If that's too wall-of-texty for you, here's the Cliffs Notes. Basically, if sexuality is constrained by commitment and monogamy, then roughly speaking each person gets one -- or maybe a few -- sex partners. That is, it's something like "each person gets one person," with a little wiggle room around the edges.
If you're at the top of the sexual hierarchy -- the most attractive, rich, accomplished, fit, sexy -- commitment and monogamy mean you might attach yourself to one person and have a few affairs or see a few prostitutes. At most.
If you're at the bottom of the sexual hierarchy, commitment and monogamy mean there will be other people of your preferred sex/gender for partners who will also be at the bottom of the sexual hierarchy, and you can form commitments and marriages with them and then have sex with them.
So with commitment and monogamy, the people at the top and the bottom would be having some sex with not too many people. Once things open up and those constraints go away, you get immediately into a more sexual "haves" and "have-nots" situation. And what's more of a trigger for male aggression than being a sexual have-not?

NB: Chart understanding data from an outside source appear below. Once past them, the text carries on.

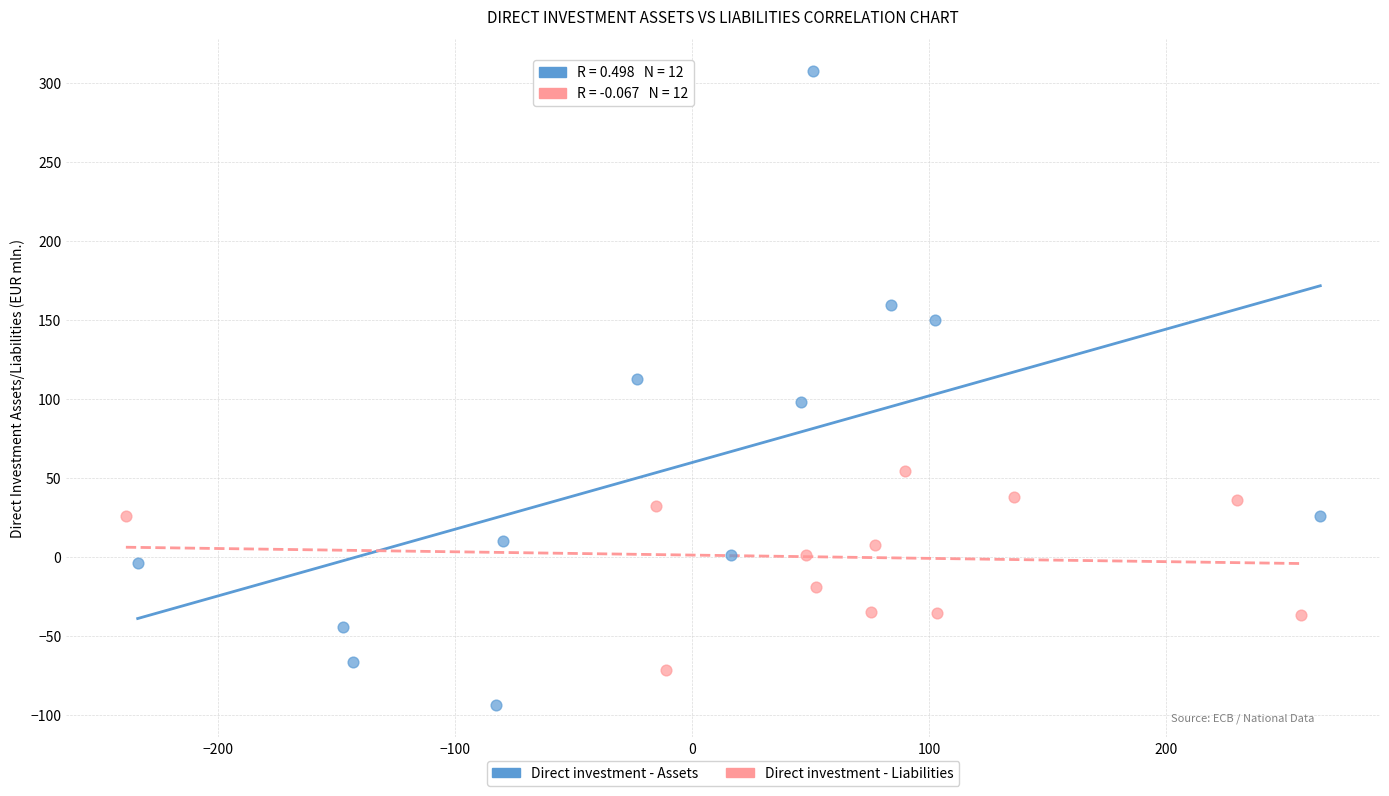

Which series has the largest Y range (max minus min)?

Direct investment - Assets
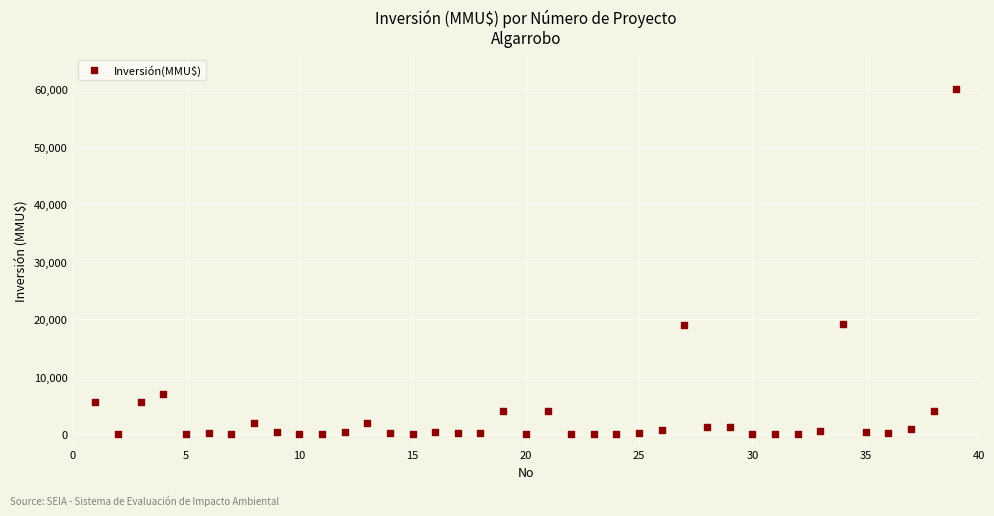

What is the range of Y values (max minus min)?

60000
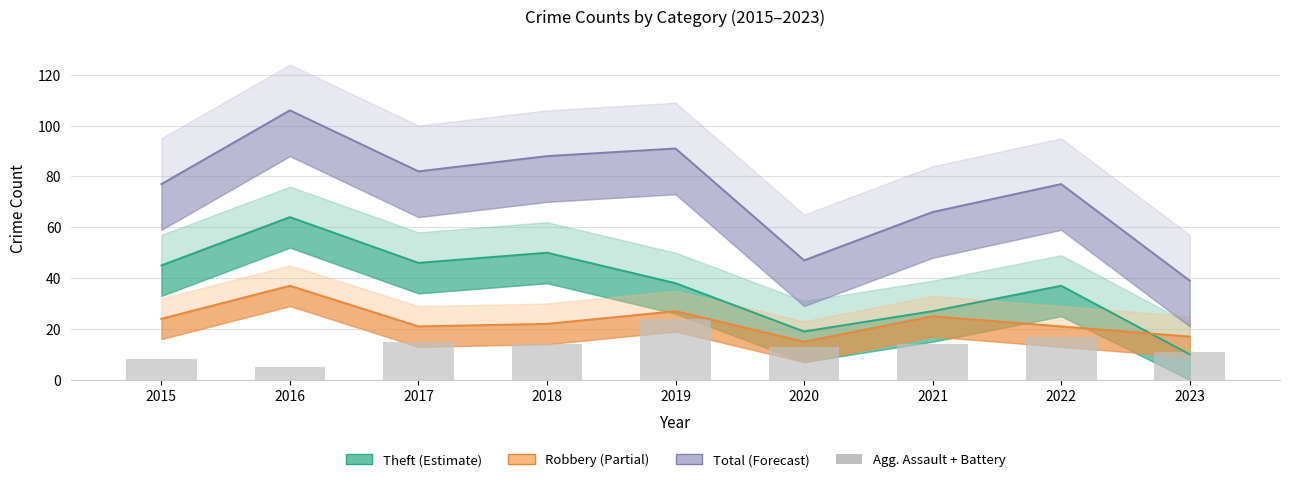

Where does the Total series first go above 77?

2016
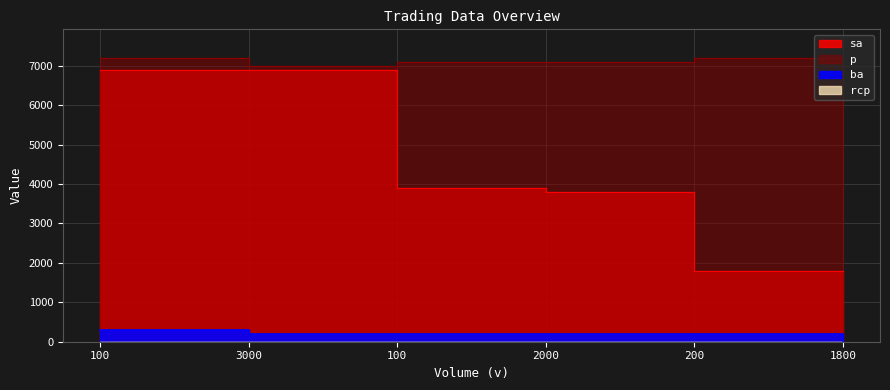

True or false: ba has more than 2 interior local peaks.

False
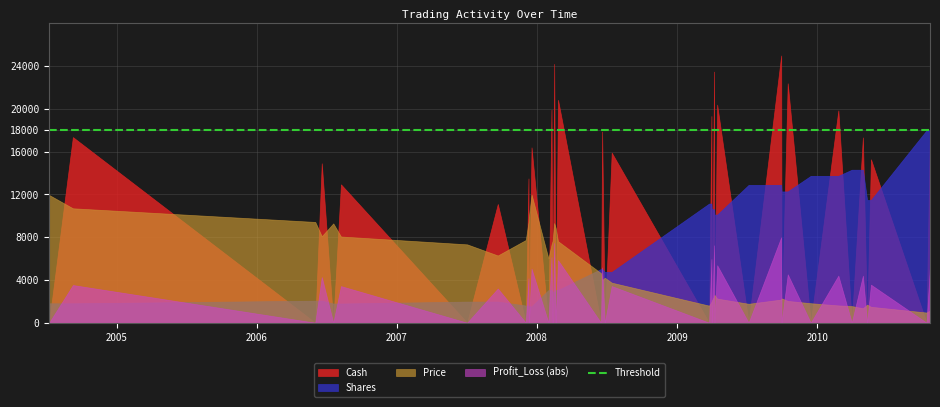

List the labels in order of Cash value, smallest first.

24, 26, 38, 10, 22, 20, 34, 28, 36, 32, 30, 8, 18, 12, 16, 6, 4, 14, 2, 0, 7, 5, 9, 3, 37, 21, 11, 35, 1, 19, 39, 23, 33, 13, 27, 17, 31, 25, 15, 29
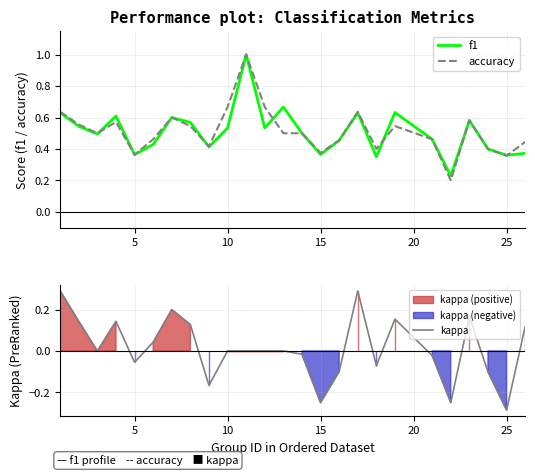

Which category has the lowest value in the kappa series?

25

Gendered attitudes about sex are obviously complicated, but even leaving all of that aside, I guess I'd want to say that sexual inequality could be, in itself, a bad thing, and that the fact that some people never get to have sex at all would be, in itself, a very bad thing, and that even just the concept of "hierarchy" in sex is a bad thing. Bad, that is, for women and men alike.
I don't think any return to the constraints of commitment and monogamy are what we should be aiming for. But I wish we could talk about sexual inequality in a constructive way that wasn't all caught up in anger, aggression, indignation, and blame.